Reseña de «Una historia de la lectura» de Alberto Manguel

Hay gentes que aman los libros.

Son seres que gustan del silencio, del recogimiento y de la quietud. Algunos son curiosos y catan las novedades; otros, más escépticos y a veces de retorcido colmillo, sólo releen para apurar su tiempo. Los hay que coleccionan libros, los que los dedican y aun quienes los escriben. Tales gentes pueblan sus casas a la medida de sus libros: «Me complace saber que estoy rodeado por algo que se asemeja a un inventario de mi vida dándome indicios sobre mi futuro» (p. 271). Alberto Manguel, argentino que reside en Canadá, ha escrito un libro (de excelente traducción y edición en español) sin pretensiones académicas. Los escuetos datos de la solapa le describen como un escritor y traductor que tiene en su haber una Guía de lugares imaginarios y una novela. No pertenece, pues, a la grey universitaria, erudita y pretendidamente rigurosa, sino al vasto territorio del ensayo al que es difícil pedir cuentas. Este libro se sitúa en un interregno insólito.
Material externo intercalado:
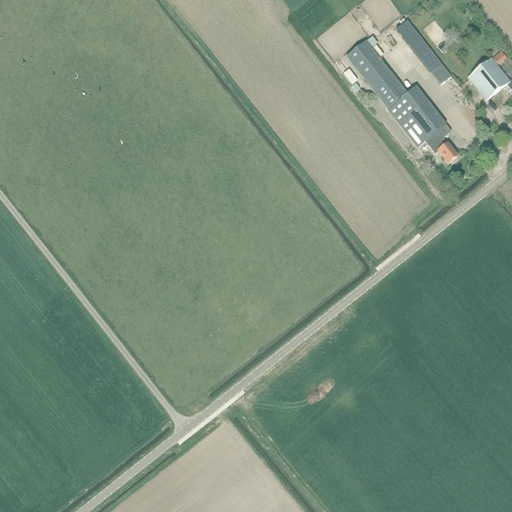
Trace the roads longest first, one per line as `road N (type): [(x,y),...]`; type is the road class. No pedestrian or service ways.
road 1 (unclassified): [(82,511),(511,170)]
road 2 (track): [(184,429),(0,195)]
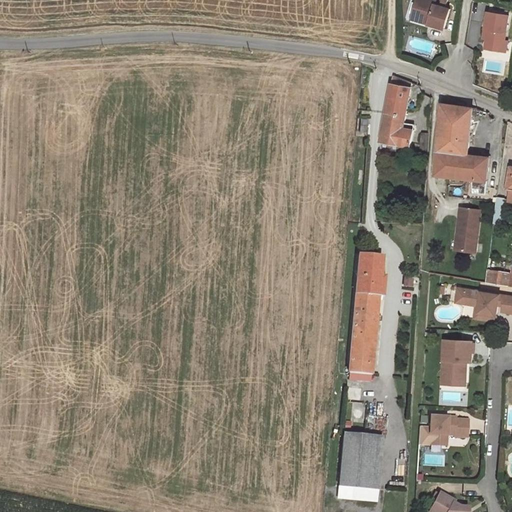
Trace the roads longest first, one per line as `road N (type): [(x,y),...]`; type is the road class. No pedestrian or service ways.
road 1 (unclassified): [(0,42),(184,36),(334,51),(511,111)]
road 2 (track): [(437,83),(410,511)]
road 3 (residential): [(496,349),(494,511)]
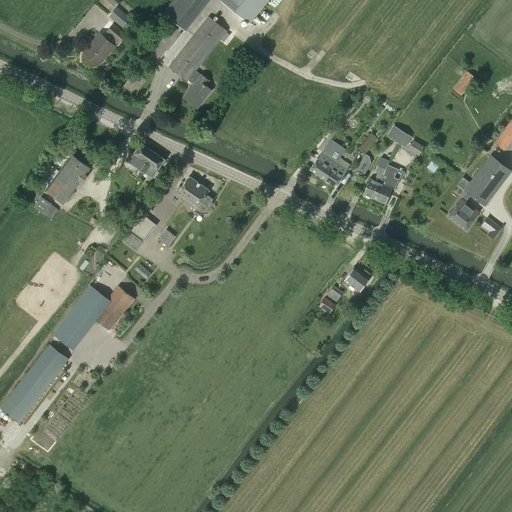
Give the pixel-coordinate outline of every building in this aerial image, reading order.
[(249,23),(267,0),(233,0),(228,6),(249,23)] [(108,16),(127,32),(135,22),(117,7),(108,16)] [(195,70),(227,31),(209,16),(169,67),(187,81),(189,79),(194,83),(187,92),(190,94),(186,99),(197,108),(211,90),(205,85),(209,80),(201,74),(201,75),(195,70)] [(115,45),(118,42),(119,43),(126,34),(113,24),(106,32),(107,32),(104,35),(99,32),(83,51),(99,66),(116,46),(115,45)] [(157,41),(149,51),(158,58),(166,48),(157,41)] [(470,80),(474,76),(466,70),(452,89),(461,96),(469,86),(472,89),(475,84),(470,80)] [(346,105),(340,113),(345,117),(351,109),(346,105)] [(389,137),(400,144),(406,133),(396,127),(389,137)] [(371,132),(360,147),(367,152),(378,137),(371,132)] [(410,146),(408,149),(418,155),(423,147),(413,140),(414,138),(406,133),(400,144),(404,147),(406,144),(410,146)] [(494,143),(503,150),(509,143),(499,135),(494,143)] [(140,169),(153,151),(141,143),(133,153),(131,152),(126,159),(136,166),(140,169)] [(333,146),(326,155),(322,161),(317,158),(309,169),(324,179),(325,179),(324,179),(340,158),(345,149),(341,146),(338,150),(333,146)] [(165,159),(153,151),(140,169),(152,177),(165,159)] [(59,171),(46,190),(64,203),(80,182),(81,184),(88,174),(86,173),(90,168),(71,154),(59,171)] [(355,170),(364,175),(371,163),(369,156),(365,154),(362,159),(355,170)] [(485,205),(511,171),(491,156),(465,190),(466,191),(465,193),(467,195),(463,200),(461,198),(448,216),(466,230),(479,212),(465,202),(471,194),(485,205)] [(378,172),(375,180),(370,178),(363,194),(373,198),(379,182),(387,165),(389,160),(381,157),(374,170),(378,172)] [(350,165),(340,158),(324,179),(325,179),(335,187),(343,176),(342,176),(350,165)] [(438,166),(431,161),(427,167),(434,173),(438,166)] [(385,203),(392,188),(387,186),(391,176),(391,177),(394,169),(387,165),(379,182),(373,198),(385,203)] [(176,194),(183,199),(185,196),(190,199),(200,184),(189,176),(176,194)] [(209,190),(200,184),(190,199),(185,196),(183,199),(196,208),(196,211),(200,214),(206,213),(213,202),(211,201),(213,199),(206,194),(209,190)] [(41,196),(33,207),(44,215),(52,204),(41,196)] [(144,240),(156,225),(143,215),(131,230),(144,240)] [(500,227),(486,217),(481,225),(488,230),(486,233),(492,238),(500,227)] [(166,245),(174,236),(166,229),(159,240),(166,245)] [(352,290),(354,287),(360,291),(369,278),(354,266),(344,280),(351,285),(349,288),(352,290)] [(109,330),(135,299),(119,285),(93,316),(109,330)] [(334,286),(327,296),(336,302),(343,292),(334,286)] [(325,297),(319,307),(329,314),(336,305),(325,297)] [(50,344),(0,408),(20,423),(69,359),(50,344)]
El uso del artículo indefinido para su Historia de la lectura es un recurso que apela a la falsa modestia. Manguel traza una «historia ecléctica» cuyo portador es el individuo y no «las nacionalidades ni las generaciones cuyas elecciones no pertenecen a la historia de la lectura sino de la estadística» (p. 345). Así se ventila la añeja cuestión del objeto, la adscripción metodológica a una historia particular (social, de las mentalidades, etc.) y, de paso, la precisión teórica que el asunto merece. Puesto que «la cronología de la lectura no puede ser la de una historia política» (¿a cuál se referirá?), Manguel se niega a seguir un orden convencional (p. 39) y se lanza a la aventura. Dice que va a pasar de su historia como lector a la historia del leer, pero lo primero se reduce a unas notas biográficas inconexas.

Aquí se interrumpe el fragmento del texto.